Top public schools claim state staff fail to inspire
Top independent school heads have damned the state sector for producing teachers who have "formulaic" classroom methods and are uncomfortable teaching "off piste".
The state system produces teachers obsessed with targets and Ofsted ratings who struggle to go beyond the syllabus to bring imagination and creativity to lessons, they warned.
The comments came with the publication of a report examining how the curriculum and assessment are affecting education in independent schools. The study, commissioned by the Headmasters' and Headmistresses' Conference (HMC), also expressed concern that state school teachers moving to the private sector were "less keen" on leading extra curricular activities, particularly sport at the weekend.

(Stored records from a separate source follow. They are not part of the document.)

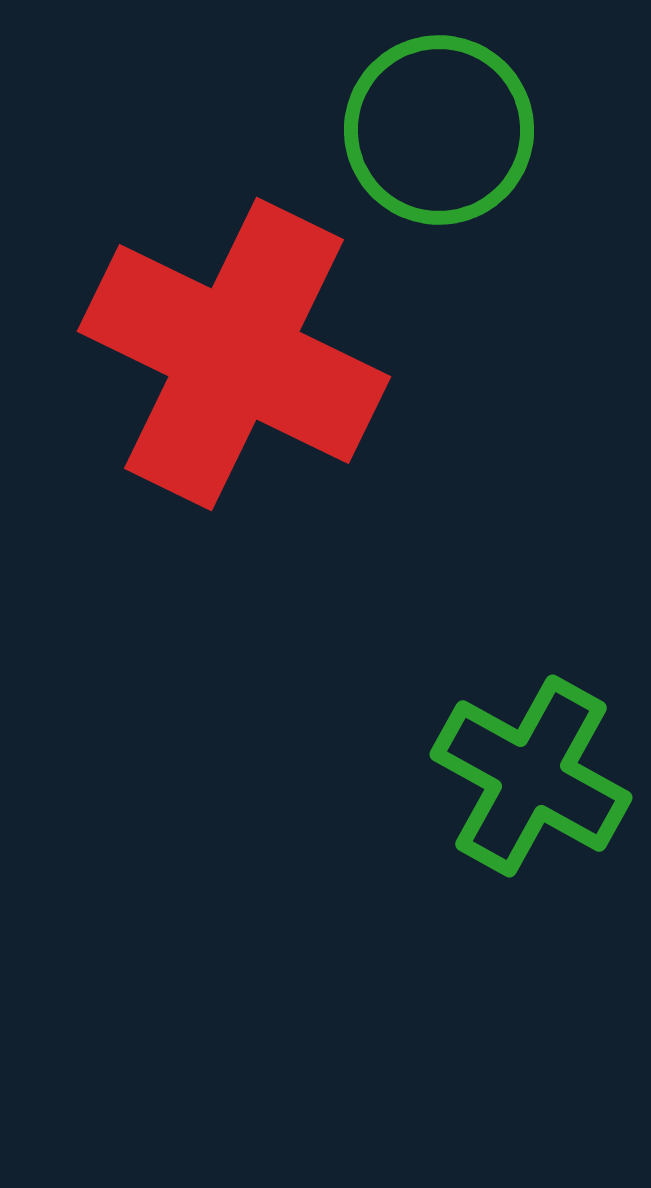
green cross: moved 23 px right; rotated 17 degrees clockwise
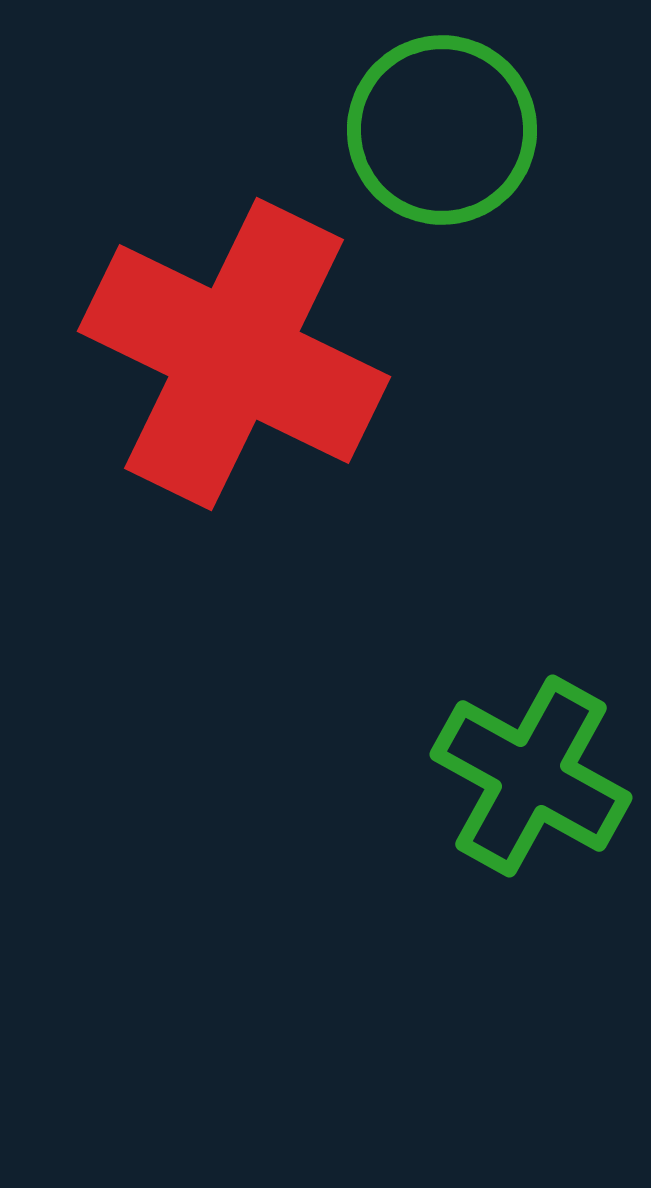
green circle: moved 3 px right
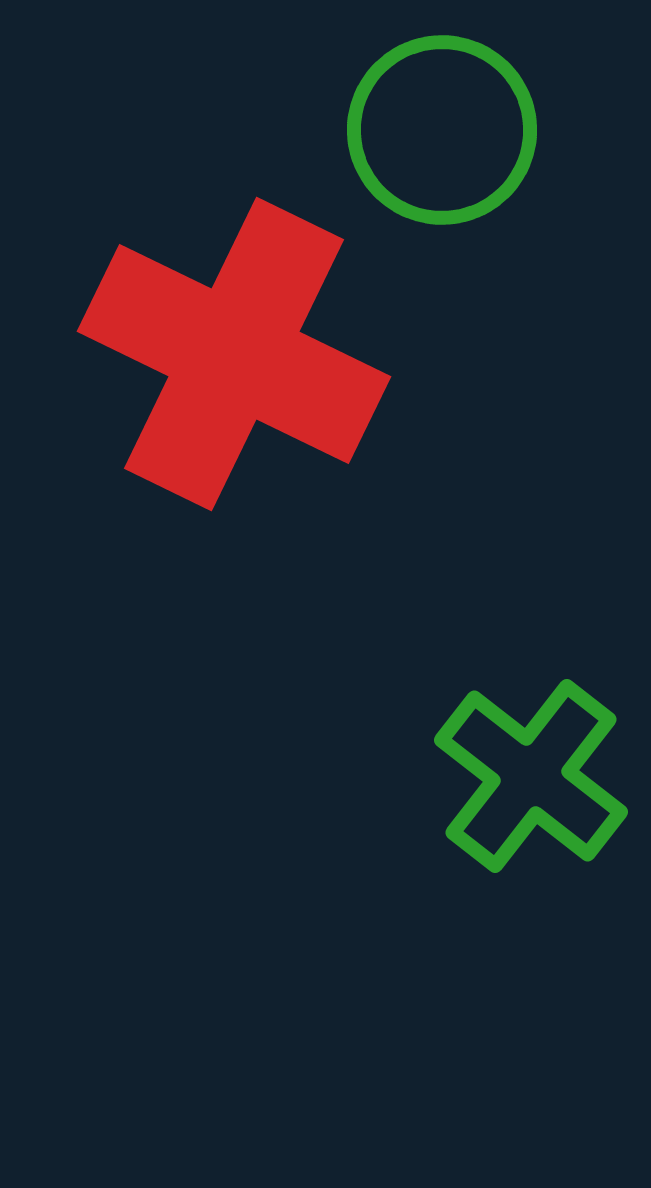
green cross: rotated 9 degrees clockwise
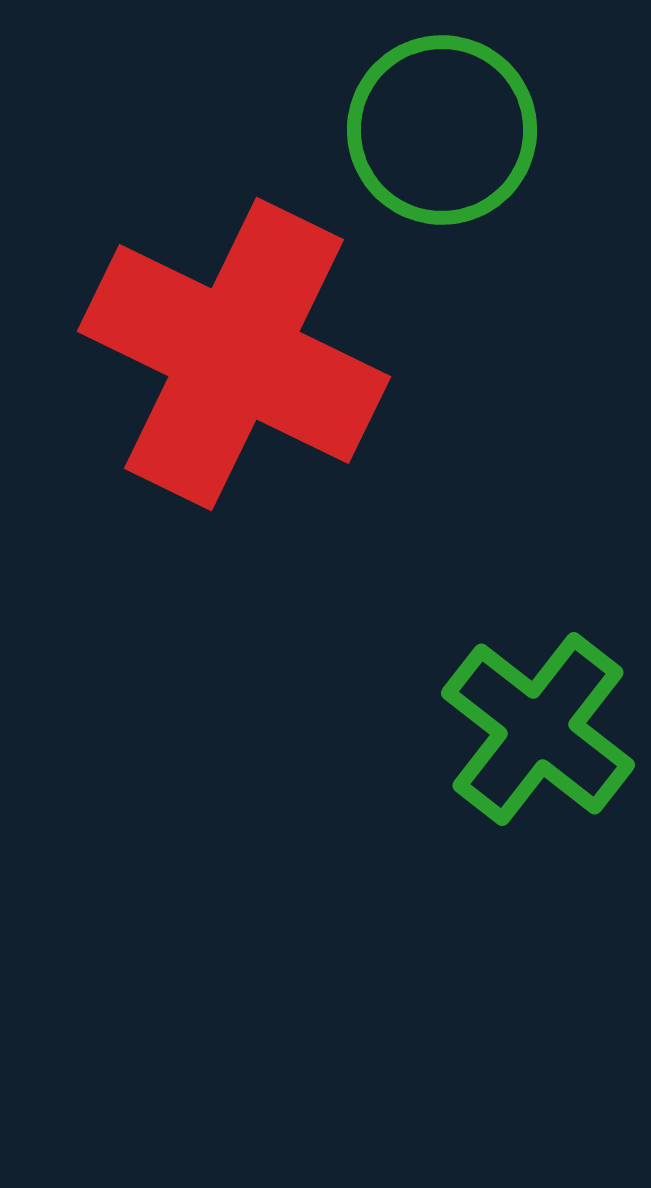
green cross: moved 7 px right, 47 px up
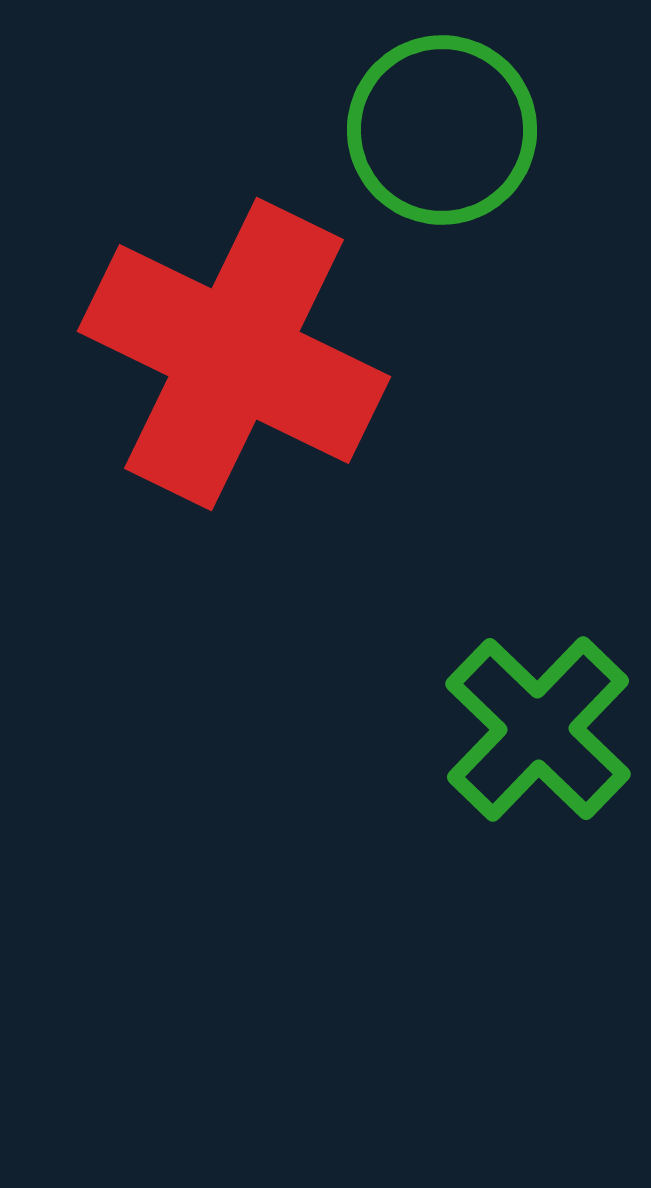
green cross: rotated 6 degrees clockwise
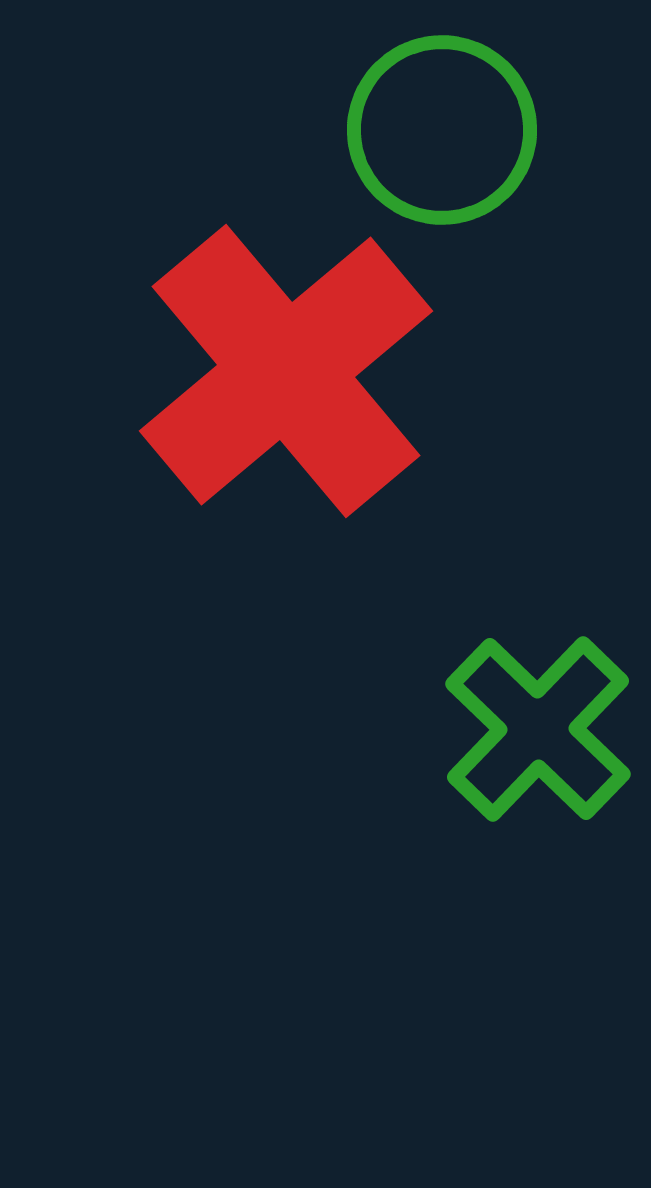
red cross: moved 52 px right, 17 px down; rotated 24 degrees clockwise
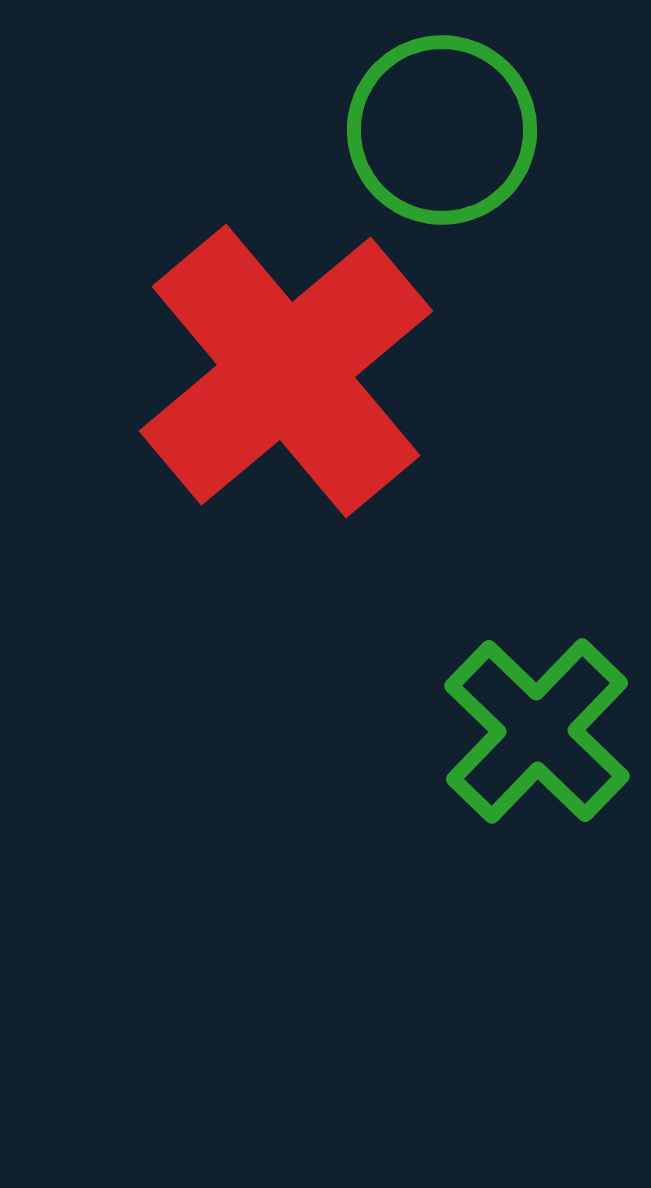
green cross: moved 1 px left, 2 px down
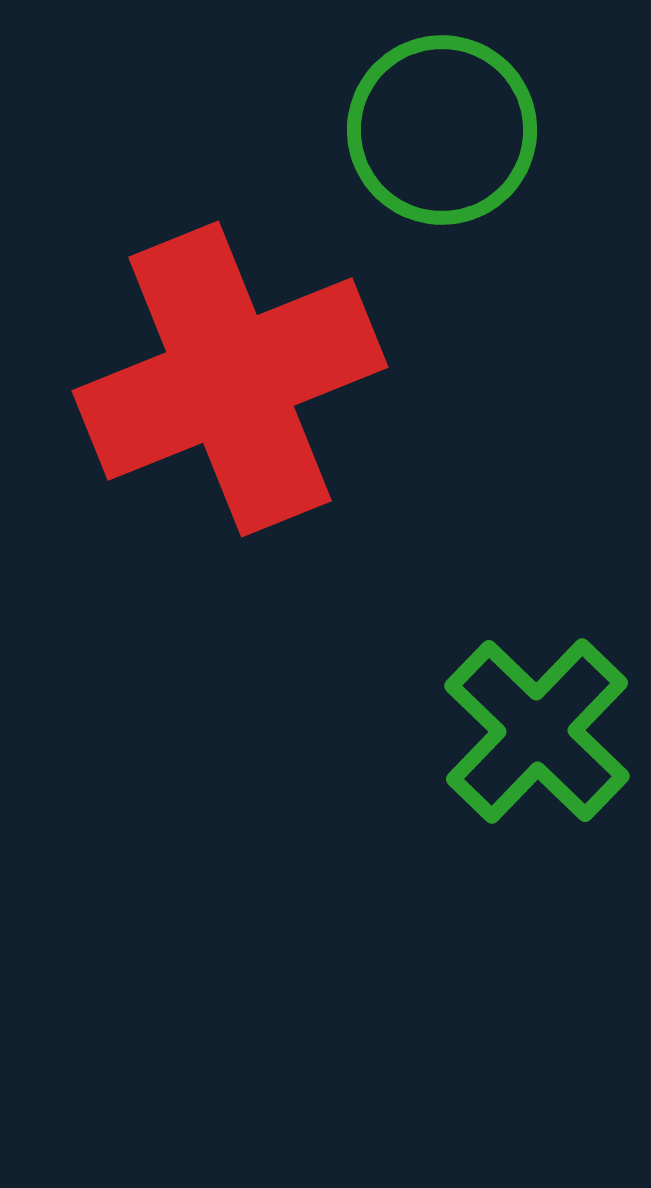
red cross: moved 56 px left, 8 px down; rotated 18 degrees clockwise
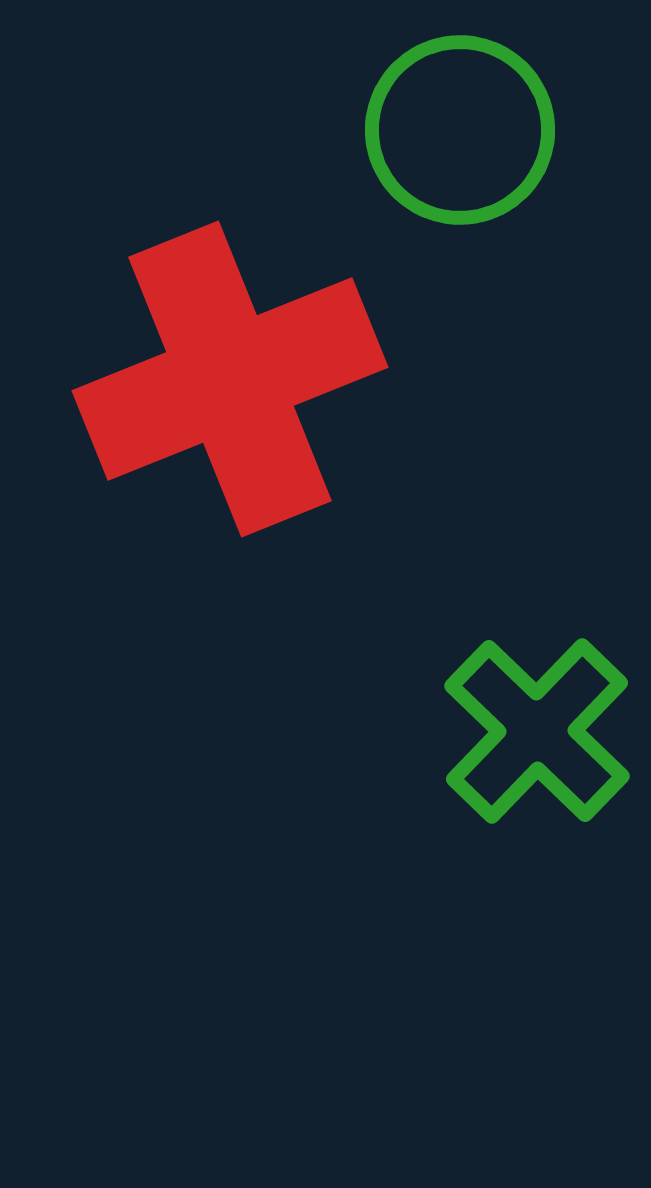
green circle: moved 18 px right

Bernard Trafford, headmaster of Newcastle Royal Grammar School and a former chairman of the HMC, said young teachers were generally highly technically proficient. He said: "This system has delivered on their set targets, but it's the kiss of death for imaginative teaching," he said.
"When new teachers come here, they sometimes need the permission that it's ok to teach off-piste."
John Bangs, visiting professor at London University's Institute of Education, said: "There is a nostalgia for a magic past, like in Dead Poets Society, when teachers were free to go off-piste, but those sort of teachers were the exceptions to prove the rule and there was great inequality of teaching."